Cinema appears to be in his blood given that he belongs to a family of veteran film-makers, married to a talented director, son-in-law of one of the most popular film actors world over and himself a star of reckoning from the moment he made his debut in Tamil filmdom.

But Dhanush surprisingly never wanted to be an actor and wanted to charter unexplored seas as a marine engineer till fate willed otherwise.
 The star says his greatest advantage is that he looks ordinary, which gives him a chance to do meaningful roles that the most ordinary people can relate to.

No wonder, stardom sits lightly on Dhanush. He flaunts no air and is shockingly down to earth, honest and straight-forward.
But the hoi polloi air about Dhanush never stopped his films from being big grossers. His debut vehicle Thulluvado Ilamai, with Bangalore's very own Sherin, was a top grosser. His second film Kadhal Kondein went on to become a bigger grosser, which only proved that he was no flash in the pan. His third, Thiruda Thirudi, again with namma Chaya Singh, was a blockbuster. And Dhanush, the phenomenon, had arrived.

But that followed a host of failures and average films. They included the much hyped and critically-acclaimed Pudhupettai where Dhanush played the role of a dreaded gangster. “It was a dream come true,” says Dhanush of the film.

And with Polladhavan, where he plays the character of a boy who transforms into man, Dhanush was back among superhits. “It was a very well-conceived, well-constructed role. It explored the subtleties of any transformation,” Dhanush says.

As an actor Dhanush thinks it’s always best not to be hypocritical but be honest, straight and give others as much space and treat people with respect as you would like to be treated by them.
While comedy challenges and excites the actor, he says he would love to portray a psychotic some day. “I want to play a dark negative role, that of a psychotic or a bad guy. I am just tired of being the good one,” confesses Dhanush, who says he is always comfortable in thriller roles. “I always choose characters that suit my physical appearance and my persona,” he adds.

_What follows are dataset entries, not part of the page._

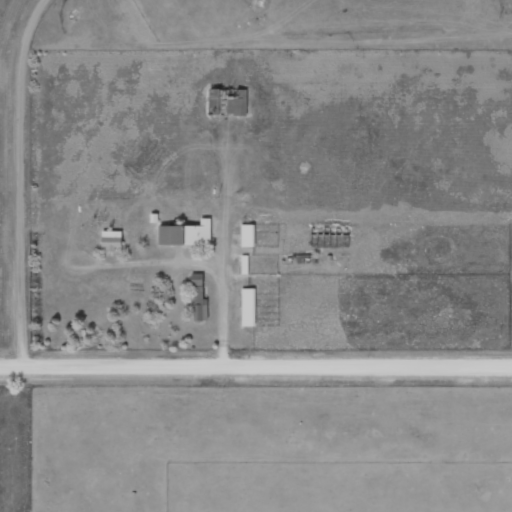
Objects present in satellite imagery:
building: (228, 103)
building: (187, 234)
building: (249, 235)
building: (113, 240)
building: (200, 299)
building: (249, 307)
road: (255, 364)
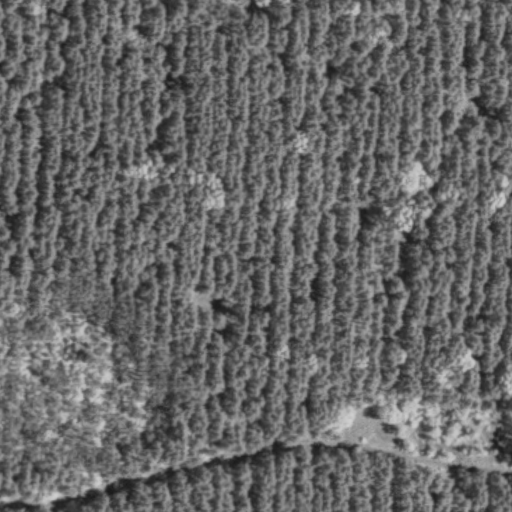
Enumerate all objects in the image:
road: (256, 462)
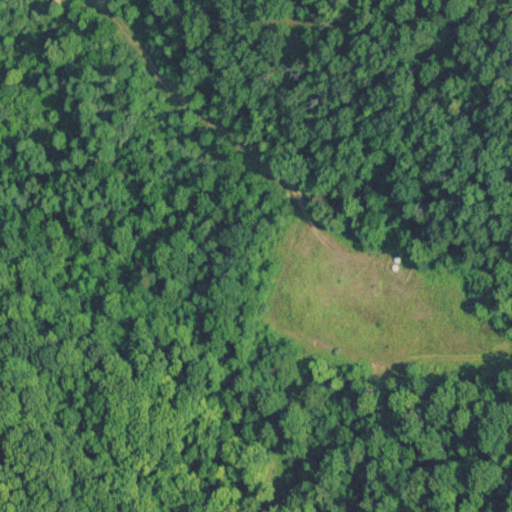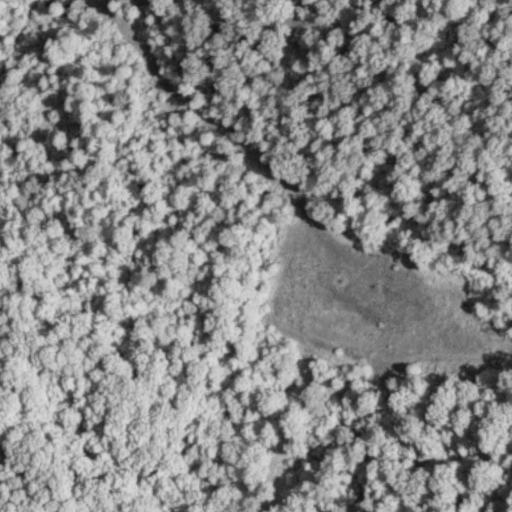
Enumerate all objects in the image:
road: (131, 35)
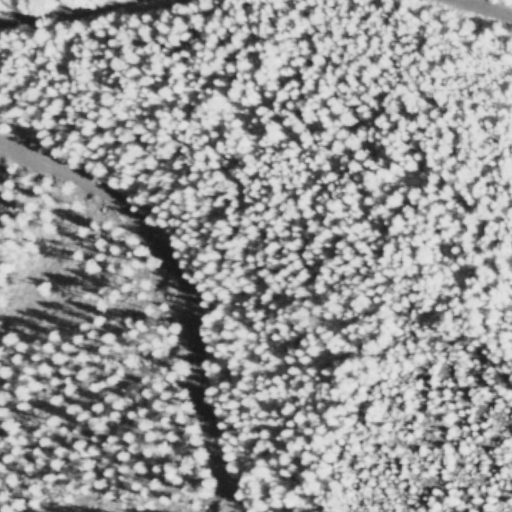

Dhanush works on his script three months prior to the start of a film. He’s thorough with his role before he ventures out.
   “The script must be compelling enough and the characterisation powerful,” he says.
He isn’t exploring his chances in other languages at the moment as he has his hands full and has signed up for two films.

In Kutty, he plays the role of a college lad and in Aadu Kalam, he plays a regular guy from Madurai.
So, how does he feel being the son-in-law of Rajnikanth? “I must say I feel like I am more of his (Rajnikanth) fan than a son-in-law. I have watched all his films and the best part is that I get to watch his films first before it is released. What more can I ask for?” he beams.